You have looked at people under the mercury-vapor lights in photo-postal studios, have you not? The lights are long, inclined tubes which glow with a greenish-violet light. No matter how good the color of a person is in ordinary light, in that light it is ghastly.

Fig. 94. A mercury-vapor lamp.

Go into the kitchen tonight, light a burner of the gas stove, turn out the light and sprinkle salt on the blue gas flame. The flame will leap up, yellow. Look at your hands, at some one's lips, at a piece of red cloth, in this light. Does anything look red?

The reason why nothing looks pink or red in these two kinds of light is this: The light given by glowing salt vapor or mercury vapor has no red in it; if you tried to make a "rainbow" from it with a prism, you would find no red or orange color in it. A thing looks red when it absorbs all the parts of the light that are not red and reflects the red light to your eyes. If there is no red in the light to reflect, obviously a thing cannot look red in that light.

When you look through a piece of colored glass, the case is somewhat different. A piece of blue glass, for instance, acts as a sort of strainer. The coloring matter in it lets the blue light through it, but it holds back (absorbs) the other kinds of light. So if you look through a piece of blue glass you see everything blue; that is, only the blue part of the light from different objects can reach your eyes through this kind of glass. Anything that is transparent and colored acts in a similar way.

Why the sky is blue. And that is why the sky looks blue. Air holds back all colors of light except blue; that is, it holds them back a little. A room full of air holds the colors back hardly at all. A few miles of air hold them back more; mountains in the distance look bluish because only the blue light from them can reach you through the air. The hundred or more miles of air above you hold back a considerable amount of the other colors of light, letting through much more of blue than of any other color. So the sky looks blue; that is, when the air scatters the sunlight above you, it is chiefly the blue parts of the sunlight that it allows to reach your eyes.

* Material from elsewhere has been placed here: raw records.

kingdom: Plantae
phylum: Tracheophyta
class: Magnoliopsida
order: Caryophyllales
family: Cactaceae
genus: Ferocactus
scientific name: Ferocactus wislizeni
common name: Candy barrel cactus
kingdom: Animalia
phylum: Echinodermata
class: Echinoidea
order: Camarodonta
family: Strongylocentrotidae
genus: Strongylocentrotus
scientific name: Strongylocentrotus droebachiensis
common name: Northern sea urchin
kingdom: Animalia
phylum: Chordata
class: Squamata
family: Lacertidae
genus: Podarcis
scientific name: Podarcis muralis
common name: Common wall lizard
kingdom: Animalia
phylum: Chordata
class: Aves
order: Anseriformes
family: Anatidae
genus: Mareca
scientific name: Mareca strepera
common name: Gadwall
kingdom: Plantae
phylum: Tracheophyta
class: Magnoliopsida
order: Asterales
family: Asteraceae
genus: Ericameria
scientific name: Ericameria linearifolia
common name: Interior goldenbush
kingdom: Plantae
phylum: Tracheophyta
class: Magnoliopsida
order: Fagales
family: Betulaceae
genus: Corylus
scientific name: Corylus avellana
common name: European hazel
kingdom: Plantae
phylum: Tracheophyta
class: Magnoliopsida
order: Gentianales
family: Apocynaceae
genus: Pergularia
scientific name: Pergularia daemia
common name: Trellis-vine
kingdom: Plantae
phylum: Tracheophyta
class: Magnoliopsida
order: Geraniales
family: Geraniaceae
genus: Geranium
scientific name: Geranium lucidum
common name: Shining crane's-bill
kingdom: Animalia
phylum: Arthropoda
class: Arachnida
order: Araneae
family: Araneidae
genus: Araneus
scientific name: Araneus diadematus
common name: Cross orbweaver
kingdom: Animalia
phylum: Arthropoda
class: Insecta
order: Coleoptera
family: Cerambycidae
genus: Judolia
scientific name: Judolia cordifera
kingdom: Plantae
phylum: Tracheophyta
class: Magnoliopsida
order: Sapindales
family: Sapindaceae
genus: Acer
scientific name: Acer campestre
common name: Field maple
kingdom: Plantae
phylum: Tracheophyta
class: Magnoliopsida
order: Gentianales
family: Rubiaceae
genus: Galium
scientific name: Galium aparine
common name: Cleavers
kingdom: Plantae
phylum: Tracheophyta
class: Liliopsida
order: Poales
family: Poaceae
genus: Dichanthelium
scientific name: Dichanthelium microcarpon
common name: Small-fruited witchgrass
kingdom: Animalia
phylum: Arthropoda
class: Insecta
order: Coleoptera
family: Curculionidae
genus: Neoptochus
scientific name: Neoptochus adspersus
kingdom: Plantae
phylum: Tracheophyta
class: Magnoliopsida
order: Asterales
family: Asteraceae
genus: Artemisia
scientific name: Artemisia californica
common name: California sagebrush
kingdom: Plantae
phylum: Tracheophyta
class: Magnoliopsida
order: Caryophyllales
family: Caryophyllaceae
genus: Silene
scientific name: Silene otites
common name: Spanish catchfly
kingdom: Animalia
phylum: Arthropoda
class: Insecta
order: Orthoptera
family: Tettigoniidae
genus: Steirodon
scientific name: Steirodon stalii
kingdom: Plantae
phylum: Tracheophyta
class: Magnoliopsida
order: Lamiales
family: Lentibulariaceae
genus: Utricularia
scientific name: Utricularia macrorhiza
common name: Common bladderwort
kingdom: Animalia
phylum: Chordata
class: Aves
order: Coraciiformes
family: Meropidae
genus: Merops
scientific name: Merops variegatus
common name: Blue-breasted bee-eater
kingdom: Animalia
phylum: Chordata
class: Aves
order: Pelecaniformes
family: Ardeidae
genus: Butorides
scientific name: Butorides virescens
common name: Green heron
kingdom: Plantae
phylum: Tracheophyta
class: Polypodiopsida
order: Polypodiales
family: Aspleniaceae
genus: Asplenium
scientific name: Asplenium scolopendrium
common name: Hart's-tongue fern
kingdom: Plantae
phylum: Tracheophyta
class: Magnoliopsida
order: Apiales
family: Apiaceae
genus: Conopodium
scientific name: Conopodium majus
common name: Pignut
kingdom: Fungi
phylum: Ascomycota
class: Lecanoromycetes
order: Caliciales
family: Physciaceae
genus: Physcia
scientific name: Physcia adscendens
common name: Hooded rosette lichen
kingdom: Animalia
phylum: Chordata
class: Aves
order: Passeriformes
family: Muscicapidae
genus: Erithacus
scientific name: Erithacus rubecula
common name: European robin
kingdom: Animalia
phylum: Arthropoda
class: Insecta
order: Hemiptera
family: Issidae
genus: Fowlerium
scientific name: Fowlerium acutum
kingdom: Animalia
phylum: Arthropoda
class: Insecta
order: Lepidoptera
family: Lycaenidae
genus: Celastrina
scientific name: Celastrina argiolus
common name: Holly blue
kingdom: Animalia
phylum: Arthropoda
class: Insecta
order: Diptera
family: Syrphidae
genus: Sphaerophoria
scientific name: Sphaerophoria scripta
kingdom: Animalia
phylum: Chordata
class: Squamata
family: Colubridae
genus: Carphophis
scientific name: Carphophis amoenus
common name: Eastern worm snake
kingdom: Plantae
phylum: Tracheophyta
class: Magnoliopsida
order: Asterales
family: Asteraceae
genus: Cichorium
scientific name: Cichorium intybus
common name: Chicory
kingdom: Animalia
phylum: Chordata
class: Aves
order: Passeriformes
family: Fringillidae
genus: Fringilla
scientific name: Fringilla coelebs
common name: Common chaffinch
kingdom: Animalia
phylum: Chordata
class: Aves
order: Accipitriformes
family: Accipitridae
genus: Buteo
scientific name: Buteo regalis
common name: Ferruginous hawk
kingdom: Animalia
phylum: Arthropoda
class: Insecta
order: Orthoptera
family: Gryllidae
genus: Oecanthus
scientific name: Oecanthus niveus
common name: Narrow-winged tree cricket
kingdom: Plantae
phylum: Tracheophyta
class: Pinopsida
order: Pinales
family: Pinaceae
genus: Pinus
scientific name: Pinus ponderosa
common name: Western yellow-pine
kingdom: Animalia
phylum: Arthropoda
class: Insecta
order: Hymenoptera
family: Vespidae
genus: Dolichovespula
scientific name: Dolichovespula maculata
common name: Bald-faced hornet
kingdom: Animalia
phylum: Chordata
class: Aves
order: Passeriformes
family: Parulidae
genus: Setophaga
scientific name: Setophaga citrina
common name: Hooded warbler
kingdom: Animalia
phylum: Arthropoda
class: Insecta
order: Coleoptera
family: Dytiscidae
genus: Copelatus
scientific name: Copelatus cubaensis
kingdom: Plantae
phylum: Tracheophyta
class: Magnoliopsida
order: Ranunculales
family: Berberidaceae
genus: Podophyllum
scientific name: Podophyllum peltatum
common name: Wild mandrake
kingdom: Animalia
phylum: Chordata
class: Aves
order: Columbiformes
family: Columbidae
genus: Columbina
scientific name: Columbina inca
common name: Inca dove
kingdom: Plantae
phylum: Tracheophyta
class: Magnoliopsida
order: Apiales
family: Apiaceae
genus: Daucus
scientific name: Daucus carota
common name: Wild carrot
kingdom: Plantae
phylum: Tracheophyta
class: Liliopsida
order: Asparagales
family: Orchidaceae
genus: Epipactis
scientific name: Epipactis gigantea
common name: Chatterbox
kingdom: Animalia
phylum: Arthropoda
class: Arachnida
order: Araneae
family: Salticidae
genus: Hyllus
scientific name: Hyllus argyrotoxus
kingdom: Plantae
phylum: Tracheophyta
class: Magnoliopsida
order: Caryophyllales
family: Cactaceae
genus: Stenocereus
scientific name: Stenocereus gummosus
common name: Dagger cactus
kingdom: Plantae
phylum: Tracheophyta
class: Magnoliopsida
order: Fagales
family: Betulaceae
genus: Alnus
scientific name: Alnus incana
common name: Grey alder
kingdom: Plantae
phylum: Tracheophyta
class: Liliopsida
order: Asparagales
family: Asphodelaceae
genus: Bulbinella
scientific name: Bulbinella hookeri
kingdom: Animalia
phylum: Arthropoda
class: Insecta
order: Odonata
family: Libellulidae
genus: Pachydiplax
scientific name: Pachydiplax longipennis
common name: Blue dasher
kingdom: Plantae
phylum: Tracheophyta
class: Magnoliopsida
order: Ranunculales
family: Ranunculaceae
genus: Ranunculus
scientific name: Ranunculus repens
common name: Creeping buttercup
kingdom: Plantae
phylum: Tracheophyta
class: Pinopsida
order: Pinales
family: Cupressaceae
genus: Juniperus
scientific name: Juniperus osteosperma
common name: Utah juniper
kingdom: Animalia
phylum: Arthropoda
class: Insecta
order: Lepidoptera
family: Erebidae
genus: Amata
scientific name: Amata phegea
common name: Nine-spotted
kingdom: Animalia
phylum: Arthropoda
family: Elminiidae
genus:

Why bodies of water look green in some places and blue in others. Water acts in a similar way, but it lets the green light through instead of the blue. A little water holds back (absorbs) the other colors so slightly that you cannot notice the effect in a glass of water. But in a swimming tank full of water, or in a lake or an ocean, you can notice it decidedly when you look straight down into the water itself.

When you look at a smooth body of water at a slant on a clear day, the blue sky is reflected to you and the water looks blue instead of green. And it may even look blue when you look straight down in it if it is too deep for you to see the bottom and the sky is reflected from the surface.